Zeit für einen Strukturwandel
Unternehmen sollten am besten frühzeitig Reparaturen in ihr Geschäftsmodell aufnehmen und Kooperationen mit handwerklich-wirtschaftlichen Betrieben eingehen sowie Änderungsschneidereien und Nähstuben in den Städten, die sie in ihr Netzwerk aufnehmen. „Das ist der Strukturwandel, den wir brauchen. Einer, der auch professionelle Reparateur*innen ausbildet – sei es unternehmensintern oder auf freiberuflicher Basis.
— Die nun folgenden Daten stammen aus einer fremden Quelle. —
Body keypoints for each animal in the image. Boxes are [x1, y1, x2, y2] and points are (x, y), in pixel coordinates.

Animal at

Und diese Kosten sind möglicherweise eine Investition in die Zukunft”, so Dr. Paech.
Eine solche Unternehmensweise schafft lokale Arbeitsplätze, führt zu Steuereinnahmen, lässt Menschen resilienter werden, weil sie sich mit weniger Textilien, die im Kreislauf bleiben, selbst versorgen. Für Unternehmen wäre dies nicht sonderlich teuer, immerhin reden wir nicht von kostenlosen Reparaturen, sondern von einem eigenen Business-Case.
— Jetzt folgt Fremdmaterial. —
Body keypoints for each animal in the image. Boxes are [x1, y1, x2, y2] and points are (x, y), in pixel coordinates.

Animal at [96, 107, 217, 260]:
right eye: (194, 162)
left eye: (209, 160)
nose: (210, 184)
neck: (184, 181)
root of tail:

„Ein Wandel im Wirtschaftssystem bedeutet auch, weniger zu produzieren“, heißt es im „Retail Report 2023” von Theresa Schleicher, Geschäftsführerin der Strategieberatung VORN Strategy Consulting. Gerade in Zeiten der Stagnation der Weltwirtschaft bräuchten Unternehmen neue Geschäftsmodelle und müssten unabhängiger vom Wachstum werden. „So kann auch die Lösung der Klimakrise nur gelingen, wenn sich sämtliche Gesellschaftsbereiche neu ausrichten auf ein neues Nachhaltigkeitsparadigma. Eine zentrale Rolle spielt dabei die Transformation der Wirtschaft in Richtung eines progressiven Postwachstums, das in Zeiten von Stagnation und Rezession sowieso unumgänglich ist. Die Frage nach dem Sinn und Zweck des Wirtschaftens sowie eine Ausrichtung am Gemeinwohl mit den Werten Vertrauen, Wertschätzung, Solidarität und ökologische Nachhaltigkeit lösen das reine Profit-Denken ab. Die Verhaltens- und Sichtweisen der globalen Gesellschaft, der Kultur und der Politik werden durch dieses Nachhaltigkeitsparadigma verändert – und unternehmerisches Handeln sowie das gesamte Wirtschaftssystem fundamental neu ausgerichtet“, schreibt die Autorin. Demnach ist zukunftsfähiges Wirtschaften auch nachhaltiges Wirtschaften und umgekehrt. Welche neuen Wege sind Unternehmen nun bereit zu gehen?